**Short exercise A**
In the forum thread, repeat the passage from "Also FYI the" to "internet explorer though.", swapping "Firefox" for "Safari" wherever it occurs.

* begin Page text *

# Jeff asked me to post this here-missing pictures from archived threads



## indaswamp (Oct 25, 2017)

I'm a new member, but have been lurking the forum for a while. I used the search function to research ideas for my new smokehouse. This is one thread where prior to the new forum software switch, the images were up. Now they are gone. Not sure if this is a photobucket problem or not. I am an admin on another site and we had the same issue of loosing pictures from archived threads when we switched. We use PbP, not sure what SMF runs.

Here is the thread, multiple images gone.
http://smokingmeatforums.com/index.php?threads/found-a-burner-for-smokehouse.88853/


----------



## SmokinAl (Oct 26, 2017)

Photobucket wants you to pay for 3rd party viewing now. Most guys won't do that, so the photo's are gone.
Al


----------



## indaswamp (Oct 27, 2017)

I'm familiar with the issues due to photobucket. We had the same problem. The other forum runs PbP software, not sure what SMF forum uses. It may be a software specific problem, but we lost photos when we updated prior to the photobucket issue. I only point this out because it may be the case with SMF. Might be a software issue and not photobucket. Thanks.


----------



## dward51 (Oct 27, 2017)

Looks like a migration issue from the old forum to me.

Also FYI the photobucket problem has a solution.  Unless the original PB image was deleted (user deleted account in disgust at PB policy), you can now see them in both Firefox and Chrome by using a plugin.   Go to the plugins for your browser (if using Firefox or Chrome) and search for "photobucket embed fix" and install that plugin or addon.  I'm not aware of a similar fix for internet explorer though.

If the user who posted the photos deleted their PB account, the fix will not work as the images just don't exist anymore.


----------



## indaswamp (Oct 27, 2017)

Thanks for that tip on the add on dward51


----------

* end Page text *
* begin The records *

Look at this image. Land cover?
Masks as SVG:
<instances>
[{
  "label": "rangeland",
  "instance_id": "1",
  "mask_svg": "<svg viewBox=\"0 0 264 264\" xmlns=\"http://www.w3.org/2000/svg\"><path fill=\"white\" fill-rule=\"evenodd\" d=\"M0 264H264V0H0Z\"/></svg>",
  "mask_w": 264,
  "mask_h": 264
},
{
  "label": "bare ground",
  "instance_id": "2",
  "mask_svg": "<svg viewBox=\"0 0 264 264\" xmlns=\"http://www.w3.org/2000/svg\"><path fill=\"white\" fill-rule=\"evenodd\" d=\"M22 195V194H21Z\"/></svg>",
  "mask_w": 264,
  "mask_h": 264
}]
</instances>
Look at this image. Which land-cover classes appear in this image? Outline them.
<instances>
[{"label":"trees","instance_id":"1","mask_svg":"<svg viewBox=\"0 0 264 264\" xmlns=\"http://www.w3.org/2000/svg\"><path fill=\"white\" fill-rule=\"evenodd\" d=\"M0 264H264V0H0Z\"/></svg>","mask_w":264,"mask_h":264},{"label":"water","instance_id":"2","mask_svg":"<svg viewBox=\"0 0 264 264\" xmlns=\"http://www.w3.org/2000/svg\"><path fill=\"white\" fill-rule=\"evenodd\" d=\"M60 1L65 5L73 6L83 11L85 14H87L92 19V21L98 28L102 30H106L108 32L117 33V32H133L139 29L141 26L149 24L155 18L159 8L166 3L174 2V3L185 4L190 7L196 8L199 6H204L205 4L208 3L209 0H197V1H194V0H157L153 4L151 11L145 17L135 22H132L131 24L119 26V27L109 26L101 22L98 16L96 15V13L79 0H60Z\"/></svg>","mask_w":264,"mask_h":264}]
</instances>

* end The records *

**Short exercise B**
Render every line of the records as a Markdown table with a "Row" column for the row number and a "Line" column for the line itself, skipping blank lines.

**Correct result A**
Also FYI the photobucket problem has a solution.  Unless the original PB image was deleted (user deleted account in disgust at PB policy), you can now see them in both Safari and Chrome by using a plugin.   Go to the plugins for your browser (if using Safari or Chrome) and search for "photobucket embed fix" and install that plugin or addon.  I'm not aware of a similar fix for internet explorer though.

**Correct result B**
| Row | Line |
|---|---|
| 1 | Look at this image. Land cover? |
| 2 | Masks as SVG: |
| 3 | <instances> |
| 4 | [{ |
| 5 |   "label": "rangeland", |
| 6 |   "instance_id": "1", |
| 7 |   "mask_svg": "<svg viewBox=\"0 0 264 264\" xmlns=\"http://www.w3.org/2000/svg\"><path fill=\"white\" fill-rule=\"evenodd\" d=\"M0 264H264V0H0Z\"/></svg>", |
| 8 |   "mask_w": 264, |
| 9 |   "mask_h": 264 |
| 10 | }, |
| 11 | { |
| 12 |   "label": "bare ground", |
| 13 |   "instance_id": "2", |
| 14 |   "mask_svg": "<svg viewBox=\"0 0 264 264\" xmlns=\"http://www.w3.org/2000/svg\"><path fill=\"white\" fill-rule=\"evenodd\" d=\"M22 195V194H21Z\"/></svg>", |
| 15 |   "mask_w": 264, |
| 16 |   "mask_h": 264 |
| 17 | }] |
| 18 | </instances> |
| 19 | Look at this image. Which land-cover classes appear in this image? Outline them. |
| 20 | <instances> |
| 21 | [{"label":"trees","instance_id":"1","mask_svg":"<svg viewBox=\"0 0 264 264\" xmlns=\"http://www.w3.org/2000/svg\"><path fill=\"white\" fill-rule=\"evenodd\" d=\"M0 264H264V0H0Z\"/></svg>","mask_w":264,"mask_h":264},{"label":"water","instance_id":"2","mask_svg":"<svg viewBox=\"0 0 264 264\" xmlns=\"http://www.w3.org/2000/svg\"><path fill=\"white\" fill-rule=\"evenodd\" d=\"M60 1L65 5L73 6L83 11L85 14H87L92 19V21L98 28L102 30H106L108 32L117 33V32H133L139 29L141 26L149 24L155 18L159 8L166 3L174 2V3L185 4L190 7L196 8L199 6H204L205 4L208 3L209 0H197V1H194V0H157L153 4L151 11L145 17L135 22H132L131 24L119 26V27L109 26L101 22L98 16L96 15V13L79 0H60Z\"/></svg>","mask_w":264,"mask_h":264}] |
| 22 | </instances> |